Initially a simple implementation of [1] as a school project, I ended up making my own implementation of a multi-resolution spline algorithm inspired by the techniques used in [1].
A big part of the project relies on [2], which mostly uses techniques described in [3].
This project is written in C++ and uses the OpenCV 3.1 library for image processing routines.
Demonstration of the algorithm can be found here.
To build the project:
git clone [email protected]:antoinewdg/multifocus-imaging.git
cd multifocus-imaging
mkdir bin
cd bin
cmake ..
make
To run it, the images you want to used must be named with the format <prefix><index>.<extension>
.
For example, the images can be name photo0.jpg
, photo1.jpg
and photo2.jpg
.
The prefix
, the number of images and extension
are the first 3
arguments of the program, the 4th one being a boolean indicating
whether the images must be realigned before processing.

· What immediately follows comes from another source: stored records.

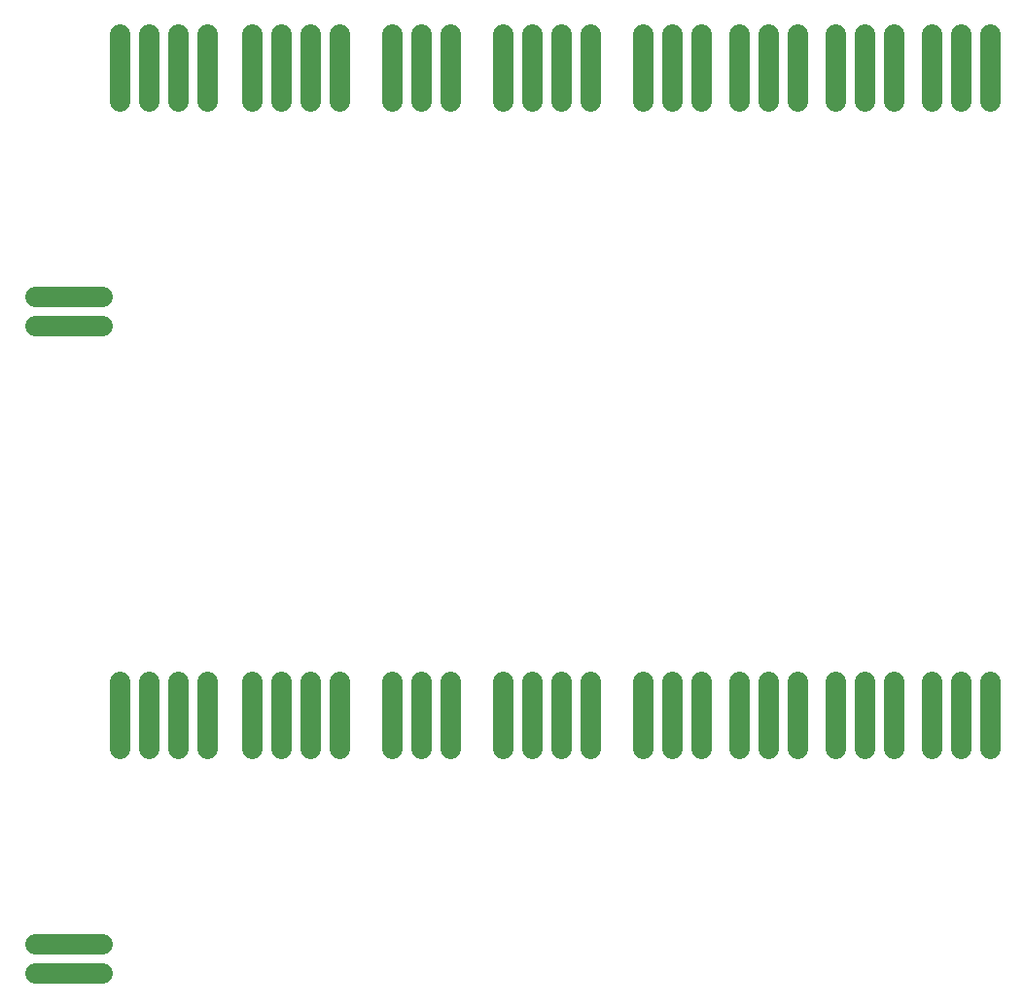
<source format=gbp>
G75*
%MOIN*%
%OFA0B0*%
%FSLAX25Y25*%
%IPPOS*%
%LPD*%
%AMOC8*
5,1,8,0,0,1.08239X$1,22.5*
%
%ADD10C,0.07000*%
D10*
X0051750Y0144000D02*
X0074750Y0144000D01*
X0074750Y0154000D02*
X0051750Y0154000D01*
X0080750Y0221000D02*
X0080750Y0244000D01*
X0090750Y0244000D02*
X0090750Y0221000D01*
X0100750Y0221000D02*
X0100750Y0244000D01*
X0110750Y0244000D02*
X0110750Y0221000D01*
X0126250Y0221000D02*
X0126250Y0244000D01*
X0136250Y0244000D02*
X0136250Y0221000D01*
X0146250Y0221000D02*
X0146250Y0244000D01*
X0156250Y0244000D02*
X0156250Y0221000D01*
X0174250Y0221000D02*
X0174250Y0244000D01*
X0184250Y0244000D02*
X0184250Y0221000D01*
X0194250Y0221000D02*
X0194250Y0244000D01*
X0212250Y0244000D02*
X0212250Y0221000D01*
X0222250Y0221000D02*
X0222250Y0244000D01*
X0232250Y0244000D02*
X0232250Y0221000D01*
X0242250Y0221000D02*
X0242250Y0244000D01*
X0260250Y0244000D02*
X0260250Y0221000D01*
X0270250Y0221000D02*
X0270250Y0244000D01*
X0280250Y0244000D02*
X0280250Y0221000D01*
X0293250Y0221000D02*
X0293250Y0244000D01*
X0303250Y0244000D02*
X0303250Y0221000D01*
X0313250Y0221000D02*
X0313250Y0244000D01*
X0326250Y0244000D02*
X0326250Y0221000D01*
X0336250Y0221000D02*
X0336250Y0244000D01*
X0346250Y0244000D02*
X0346250Y0221000D01*
X0359250Y0221000D02*
X0359250Y0244000D01*
X0369250Y0244000D02*
X0369250Y0221000D01*
X0379250Y0221000D02*
X0379250Y0244000D01*
X0379250Y0443000D02*
X0379250Y0466000D01*
X0369250Y0466000D02*
X0369250Y0443000D01*
X0359250Y0443000D02*
X0359250Y0466000D01*
X0346250Y0466000D02*
X0346250Y0443000D01*
X0336250Y0443000D02*
X0336250Y0466000D01*
X0326250Y0466000D02*
X0326250Y0443000D01*
X0313250Y0443000D02*
X0313250Y0466000D01*
X0303250Y0466000D02*
X0303250Y0443000D01*
X0293250Y0443000D02*
X0293250Y0466000D01*
X0280250Y0466000D02*
X0280250Y0443000D01*
X0270250Y0443000D02*
X0270250Y0466000D01*
X0260250Y0466000D02*
X0260250Y0443000D01*
X0242250Y0443000D02*
X0242250Y0466000D01*
X0232250Y0466000D02*
X0232250Y0443000D01*
X0222250Y0443000D02*
X0222250Y0466000D01*
X0212250Y0466000D02*
X0212250Y0443000D01*
X0194250Y0443000D02*
X0194250Y0466000D01*
X0184250Y0466000D02*
X0184250Y0443000D01*
X0174250Y0443000D02*
X0174250Y0466000D01*
X0156250Y0466000D02*
X0156250Y0443000D01*
X0146250Y0443000D02*
X0146250Y0466000D01*
X0136250Y0466000D02*
X0136250Y0443000D01*
X0126250Y0443000D02*
X0126250Y0466000D01*
X0110750Y0466000D02*
X0110750Y0443000D01*
X0100750Y0443000D02*
X0100750Y0466000D01*
X0090750Y0466000D02*
X0090750Y0443000D01*
X0080750Y0443000D02*
X0080750Y0466000D01*
X0074750Y0376000D02*
X0051750Y0376000D01*
X0051750Y0366000D02*
X0074750Y0366000D01*
M02*

</source>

For example, to use the images of the bug of this repository, after the build step described above:
./multi_focus ../files/sbug0 13 png 0
The program loads the input images and displays the resulting multi-focus images for different values of a parameter t.
After implementing the algorithm described in [1], I found it had several limitations:
- it does not perform well when a part of the scene is blurry in every input image, the tiles used to decompose the image are visible in these parts
- it is quite complicated: recomposing the image tile by tile is not a trivial task, and for optimal quality we also need to perform a graph cut for every tile fusion
- it does not take advantage of the power of the multi-resolution spline: only small tiles are merged using this technique
For this reasons, I deviated from this algorithm in two ways:
- I used multi-resolution spline to merge all the images at once
- I chose another measure of focus in the image
To merge all the images at once, I computed a depth map base one the measure of focus similar to the one in [1], except that depth is computed for each pixel instead of only computing it for each tile. This depth map is then smoothed using a denoising algorithm (here non local means is used, but is probably overkill).
All the images are then merged using the depth map to build a mask for each image.
Using the modified Laplacian described in [1] to measure focus gave some slightly unsatisfying results in specific cases (nothing huge but for example in the case of the bug one "hair" move between to images, and the Laplacian counted both positions of the "hair" as focused). Consequently, I decided to again take advantage of the insight given by the multi-resoltion spline, so I used the dilation by a circle of the base of the pyramid (which corresponds to high frequencies) as a measure of focus.
The size of the circle used for dilatation is the parameter t used in the algorithm.